Monday, July 11, 2011

9th Circuit upholds state in Cook Inlet case

We told you over the weekend about a lawsuit the commercial fishing industry filed against the state concerning salmon management in Upper Cook Inlet.

Now, today, the 9th U.S. Circuit Court of Appeals in San Francisco has issued an opinion favoring the state in a case four commercial gillnetters brought in 2007.

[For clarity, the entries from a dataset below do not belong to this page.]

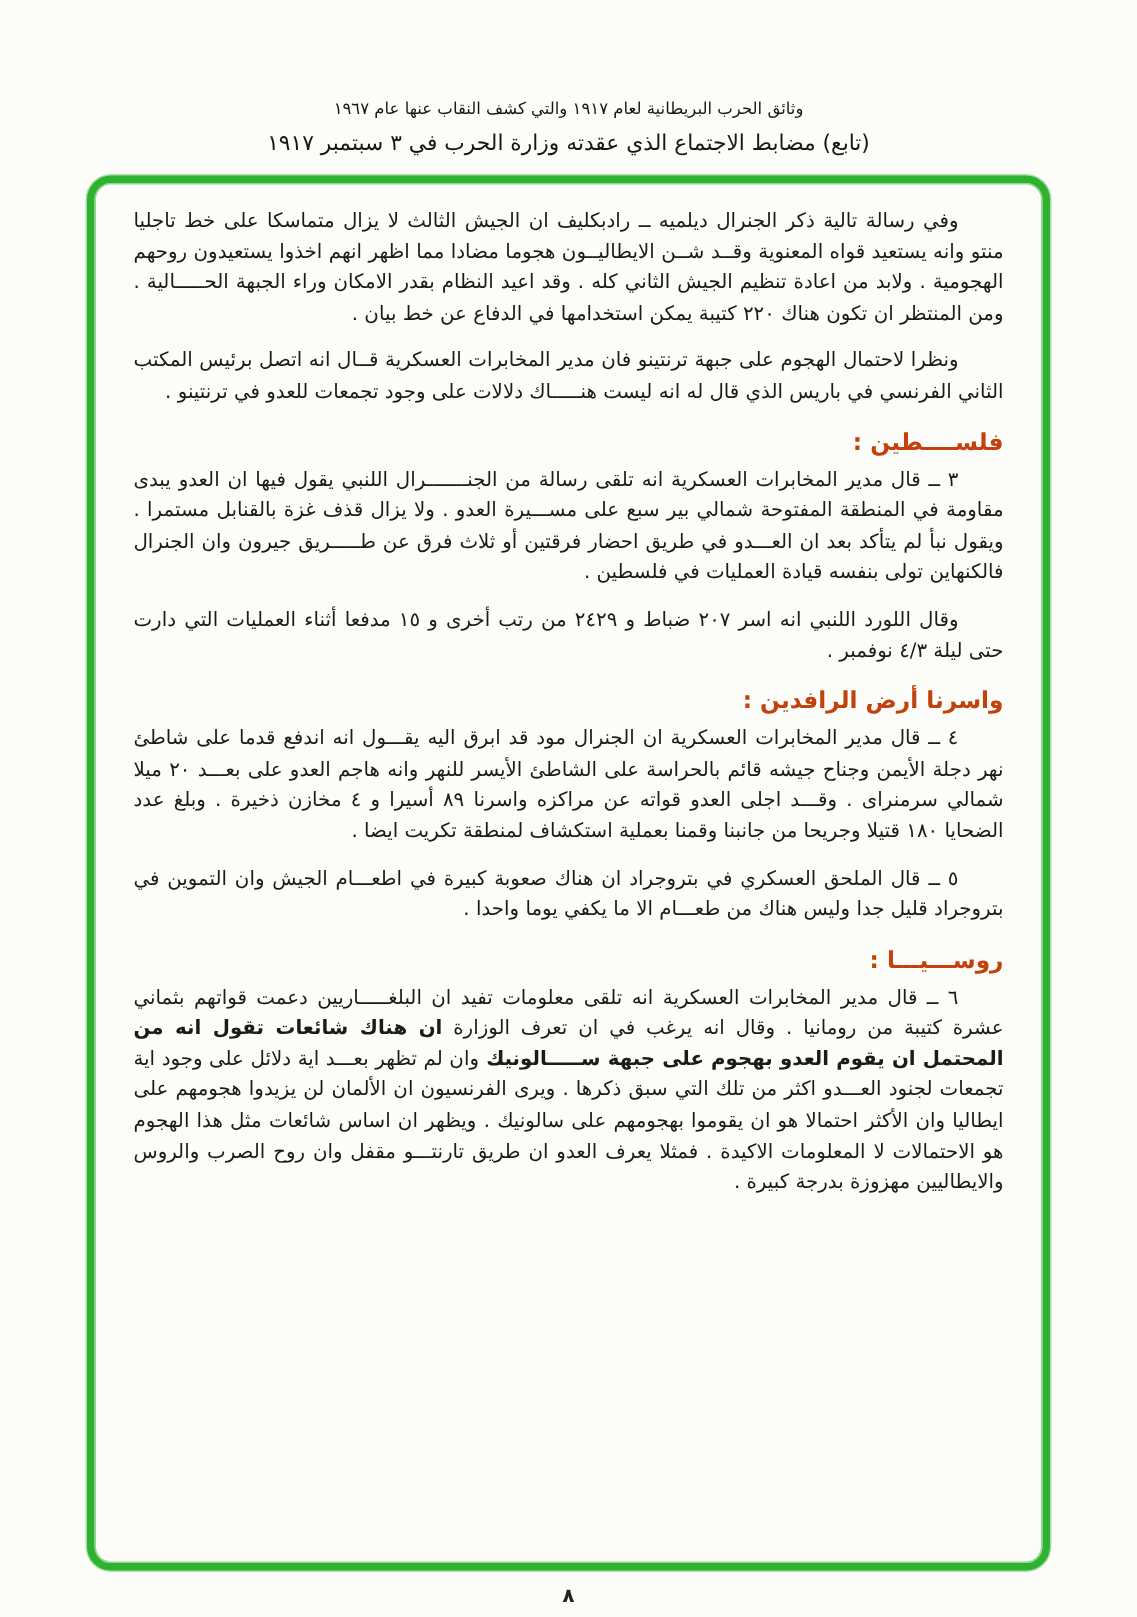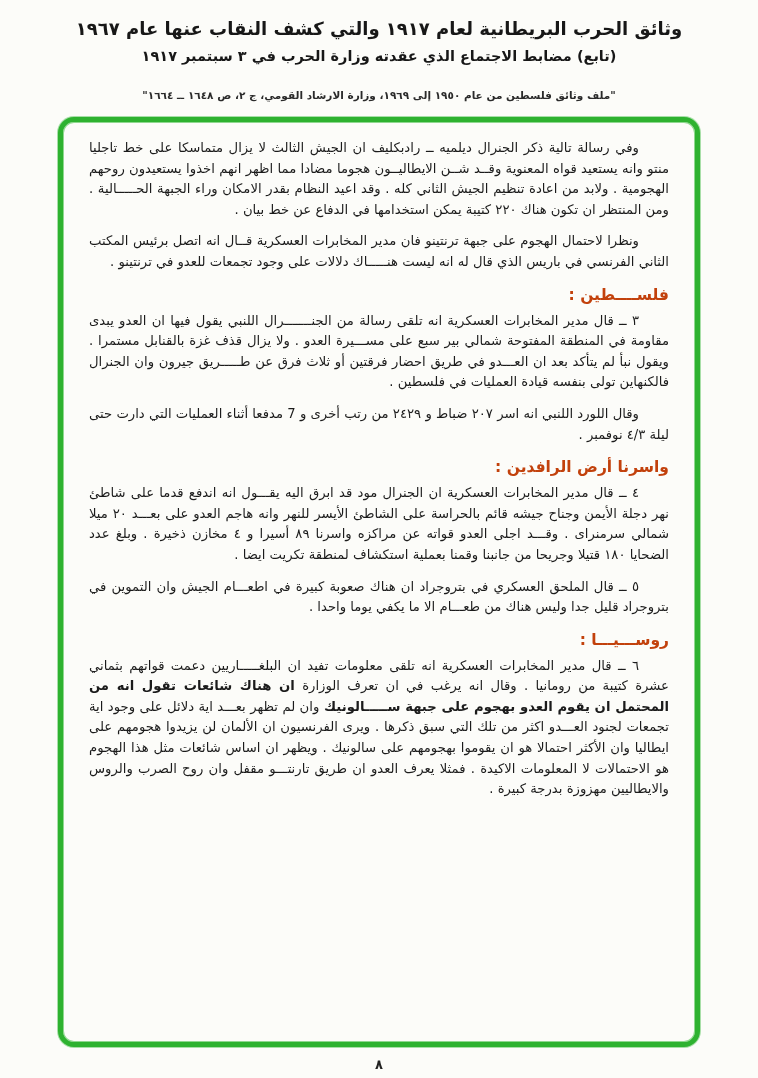"وثائق الحرب البريطانية لعام ١٩١٧" .doc-header .h1 { font-size: 18px -> 11px; font-weight: bold -> normal; margin-top: none -> 48px }
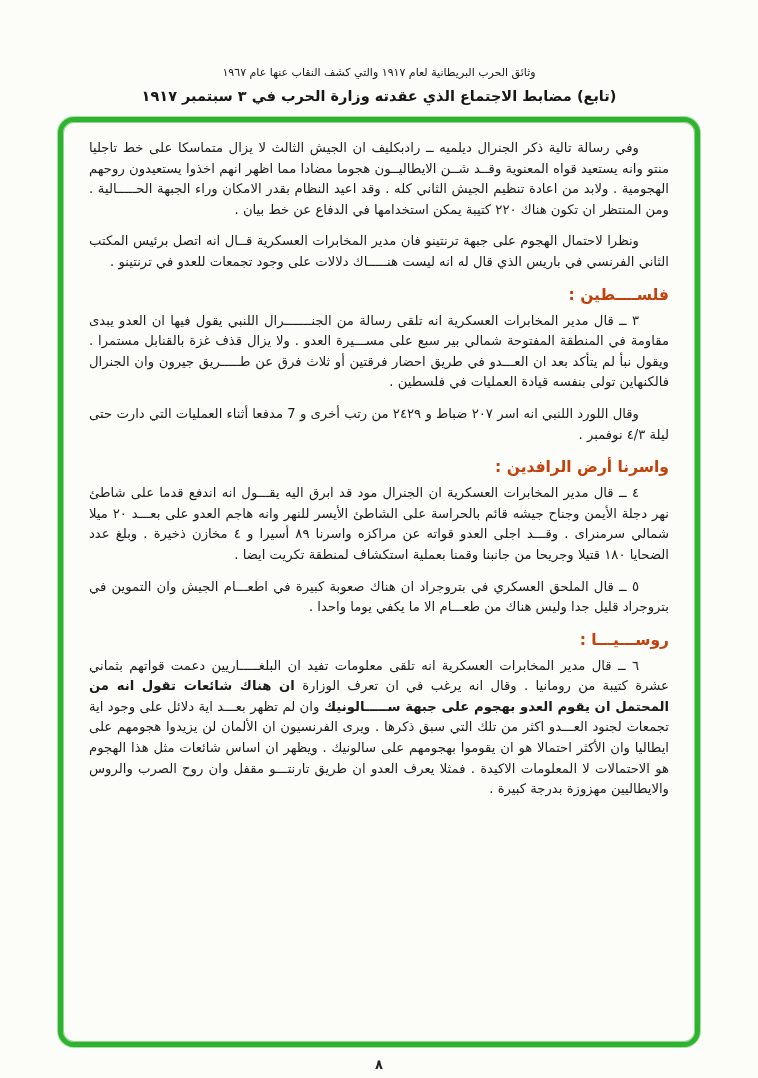"(تابع) مضابط الاجتماع الذي عقدته" .doc-header .h2 { font-weight: bold -> normal }
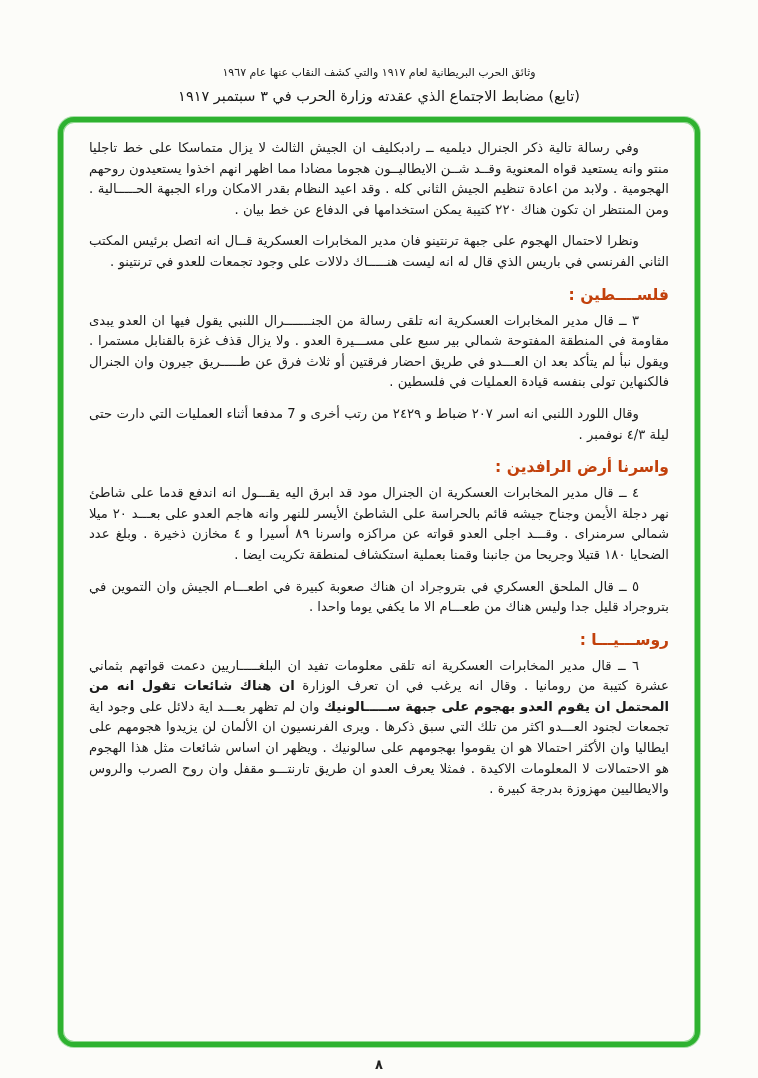"وقال اللورد اللنبي انه اسر" p.para { text: 7 -> ١٥ }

Here's the top of the appeals court opinion:

Plaintiffs Dyer L. Vandevere, John McCombs, Gary Hollier, and John Jent fish commercially for salmon in the waters of Alaska's Upper Cook Inlet. State-issued entry permits and shore fishery leases allow them to fish there. After Alaska promulgated regulations that shorten the fishing year and limit the number of salmon that commercial fishers may harvest, Plaintiffs brought this action against Defendant Denby Lloyd, who is the Commissioner of the Fisheries for the State of Alaska (the "Commissioner of the Fisheries"), asking the district court to declare those regulations unconstitutional as a taking of property without just compensation and as a violation of Plaintiffs' due process rights. The district court granted summary judgment in favor of the Commissioner of the Fisheries. On de novo review, Ward v. Ryan, 623 F.3d 807, 810 (9th Cir. 2010), we affirm.